Task statement
Go through the material below and copy all lines with "Frequency".
####################
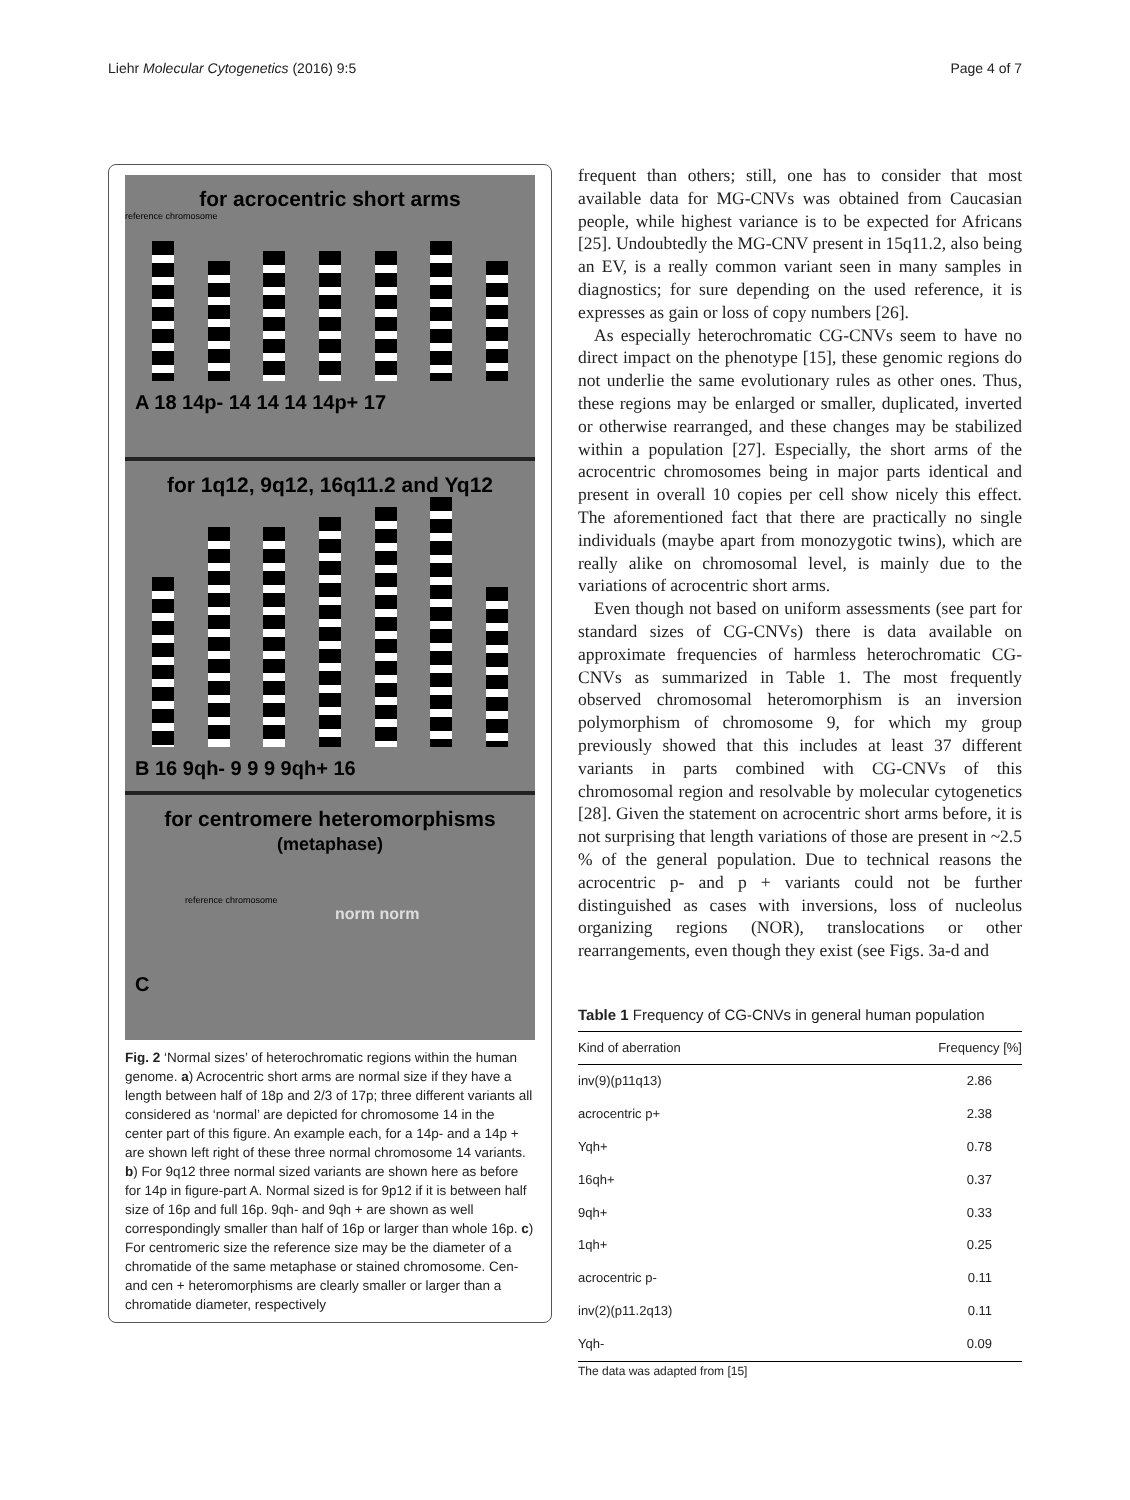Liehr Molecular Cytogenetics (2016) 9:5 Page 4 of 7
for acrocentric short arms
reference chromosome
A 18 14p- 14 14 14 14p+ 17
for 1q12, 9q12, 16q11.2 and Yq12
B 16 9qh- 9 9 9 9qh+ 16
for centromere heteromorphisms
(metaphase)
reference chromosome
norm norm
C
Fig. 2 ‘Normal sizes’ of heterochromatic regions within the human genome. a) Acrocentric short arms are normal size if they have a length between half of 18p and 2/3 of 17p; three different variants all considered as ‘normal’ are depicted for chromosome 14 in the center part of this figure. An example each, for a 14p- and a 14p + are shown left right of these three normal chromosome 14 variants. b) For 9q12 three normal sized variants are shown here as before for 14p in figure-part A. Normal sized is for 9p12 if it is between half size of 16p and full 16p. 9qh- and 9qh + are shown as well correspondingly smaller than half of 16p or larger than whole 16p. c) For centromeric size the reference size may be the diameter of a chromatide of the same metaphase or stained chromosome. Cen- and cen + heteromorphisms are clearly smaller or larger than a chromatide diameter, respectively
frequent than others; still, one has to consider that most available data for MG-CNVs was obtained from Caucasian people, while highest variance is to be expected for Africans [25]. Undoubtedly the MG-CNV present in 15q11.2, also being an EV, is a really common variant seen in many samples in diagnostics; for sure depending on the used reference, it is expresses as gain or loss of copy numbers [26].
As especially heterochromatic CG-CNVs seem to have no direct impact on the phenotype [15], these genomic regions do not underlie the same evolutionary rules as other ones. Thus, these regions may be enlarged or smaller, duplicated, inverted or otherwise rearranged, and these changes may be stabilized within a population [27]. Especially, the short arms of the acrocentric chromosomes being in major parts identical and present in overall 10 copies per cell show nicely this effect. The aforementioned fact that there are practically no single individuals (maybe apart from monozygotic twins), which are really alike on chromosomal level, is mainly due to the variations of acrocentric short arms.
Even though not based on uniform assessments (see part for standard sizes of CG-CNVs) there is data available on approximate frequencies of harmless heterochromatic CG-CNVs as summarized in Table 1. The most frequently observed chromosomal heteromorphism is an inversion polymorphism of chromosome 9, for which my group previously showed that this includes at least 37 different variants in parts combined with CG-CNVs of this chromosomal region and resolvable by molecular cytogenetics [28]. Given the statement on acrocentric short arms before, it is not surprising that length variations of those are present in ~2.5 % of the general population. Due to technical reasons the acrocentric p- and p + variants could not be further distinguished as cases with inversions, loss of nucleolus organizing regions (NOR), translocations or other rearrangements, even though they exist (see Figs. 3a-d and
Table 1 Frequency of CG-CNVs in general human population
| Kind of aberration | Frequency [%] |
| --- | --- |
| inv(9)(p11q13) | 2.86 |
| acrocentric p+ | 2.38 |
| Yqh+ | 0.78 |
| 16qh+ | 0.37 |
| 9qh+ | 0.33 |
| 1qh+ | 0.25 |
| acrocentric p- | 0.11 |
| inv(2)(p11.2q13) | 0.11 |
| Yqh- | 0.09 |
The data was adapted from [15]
####################
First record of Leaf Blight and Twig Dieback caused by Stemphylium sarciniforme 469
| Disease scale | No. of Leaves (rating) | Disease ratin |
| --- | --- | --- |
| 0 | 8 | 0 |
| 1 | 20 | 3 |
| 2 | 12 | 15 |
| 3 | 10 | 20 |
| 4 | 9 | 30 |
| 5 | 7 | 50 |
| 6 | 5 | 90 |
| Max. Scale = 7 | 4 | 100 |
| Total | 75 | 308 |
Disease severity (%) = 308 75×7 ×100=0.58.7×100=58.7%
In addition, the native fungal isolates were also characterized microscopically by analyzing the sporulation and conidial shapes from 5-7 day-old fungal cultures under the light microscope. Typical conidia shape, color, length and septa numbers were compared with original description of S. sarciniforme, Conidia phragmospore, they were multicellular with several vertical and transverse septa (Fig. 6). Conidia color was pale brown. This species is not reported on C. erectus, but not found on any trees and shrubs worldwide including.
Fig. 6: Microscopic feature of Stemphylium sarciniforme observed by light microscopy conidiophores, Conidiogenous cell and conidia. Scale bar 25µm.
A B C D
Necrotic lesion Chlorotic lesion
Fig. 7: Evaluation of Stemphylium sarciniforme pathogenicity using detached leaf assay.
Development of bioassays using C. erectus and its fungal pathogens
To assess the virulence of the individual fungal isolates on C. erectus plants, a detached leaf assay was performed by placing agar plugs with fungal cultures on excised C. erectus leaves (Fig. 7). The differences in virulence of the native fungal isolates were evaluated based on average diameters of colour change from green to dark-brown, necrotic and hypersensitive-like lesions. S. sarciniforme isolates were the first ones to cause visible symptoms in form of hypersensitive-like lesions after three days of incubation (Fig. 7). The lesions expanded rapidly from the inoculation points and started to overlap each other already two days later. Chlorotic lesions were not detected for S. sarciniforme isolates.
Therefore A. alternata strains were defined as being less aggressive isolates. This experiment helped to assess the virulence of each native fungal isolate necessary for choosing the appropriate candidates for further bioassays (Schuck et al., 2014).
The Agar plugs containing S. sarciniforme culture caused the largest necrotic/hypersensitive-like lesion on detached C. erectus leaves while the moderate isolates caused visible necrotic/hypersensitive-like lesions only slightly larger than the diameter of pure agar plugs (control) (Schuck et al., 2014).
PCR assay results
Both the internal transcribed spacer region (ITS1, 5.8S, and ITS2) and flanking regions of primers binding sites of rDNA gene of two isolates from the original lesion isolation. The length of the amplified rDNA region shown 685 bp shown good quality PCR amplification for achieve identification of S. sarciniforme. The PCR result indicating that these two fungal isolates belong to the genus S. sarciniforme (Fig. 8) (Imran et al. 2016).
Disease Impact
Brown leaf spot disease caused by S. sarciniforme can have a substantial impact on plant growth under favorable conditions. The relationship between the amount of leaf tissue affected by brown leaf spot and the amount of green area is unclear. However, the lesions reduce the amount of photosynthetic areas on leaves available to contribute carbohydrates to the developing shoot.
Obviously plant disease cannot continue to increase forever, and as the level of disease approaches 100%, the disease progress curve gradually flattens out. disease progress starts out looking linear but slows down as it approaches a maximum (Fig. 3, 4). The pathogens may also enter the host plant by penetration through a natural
####################
Answer below
Table 1 Frequency of CG-CNVs in general human population
| Kind of aberration | Frequency [%] |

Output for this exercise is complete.